The 605-foot coal freighter Marine Electric filled with water slowly before she capsized, but efforts at an orderly evacuation of crewmen into lifeboats failed, according to a union agent who talked today with one of the ship's three survivors.
"She was taking water forward, but slowly," said James Rice of the National Maritime Union. "A general alarm was sounded and all hands stood by, but then the head went down and she capsized."
At that point, about 30 miles off Chincoteague, Va., in the cold and dark before dawn, efforts to load crewmen into lifeboats and rafts evidently came apart.
Today only three men from the crew of 36 were alive, all three resting comfortably at Peninsula General Hospital where their attending physicians refused to permit interviews with them.
Hospital spokeswoman Diane Cox said Eugene S. Kelly, 31, of Norwell, Mass., one of the survivors, told her this morning that the loaded coal ship, which left Norfolk Friday night bound for New England, was taking water at a faster rate than her bilge pumps could handle. "Then it capsized," he told her.
Dr. Steven Grahek was the emergency room physician on duty when the three survivors arrived at Peninsula. He said one survivor told him he was in the 37-degree water for 2 1/2 hours before he was picked out by a rescue helicopter.
"He was suffering from only mild hypothermia, which was amazing," said Grahek. The other two survivors were in the water a much shorter time -- one for a half hour and the only for a few moments -- before they climbed aboard rafts to await rescue, Grahek said.
The doctor suggested that water temperatures may have been less chilling than the bitter cold air that followed Friday's winter storm.
Oddly, he said, none of the survivors mentioned the storm as a factor in the sinking. "One guy said it the water was rough," Grahek said, but beyond that none made any mention. Much less snow fell in the lower Eastern Shore and on the waters here than in Washington.
Grahek said the survivors told him the attempt to abandon ship "wasn't routine. They tried to get in and get away but the ship tilted," he said.

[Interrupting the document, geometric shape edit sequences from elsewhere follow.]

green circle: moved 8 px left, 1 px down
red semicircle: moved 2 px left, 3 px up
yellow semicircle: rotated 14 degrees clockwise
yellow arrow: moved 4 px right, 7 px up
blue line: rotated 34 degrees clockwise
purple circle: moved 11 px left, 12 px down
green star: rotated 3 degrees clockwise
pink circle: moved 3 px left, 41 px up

Cox said attending physicians were keeping the survivors isolated in part because, "They don't realize they are the only ones. The doctors want to give them time to adjust before they're confronted with the magnitude of the disaster."
Said Grahek: "They know they're lucky to be alive. They're sort of numb from it. If you've ever been at sea in a storm you'd know the feeling. They're humbled. You could see it in these guys. They were humbled by it."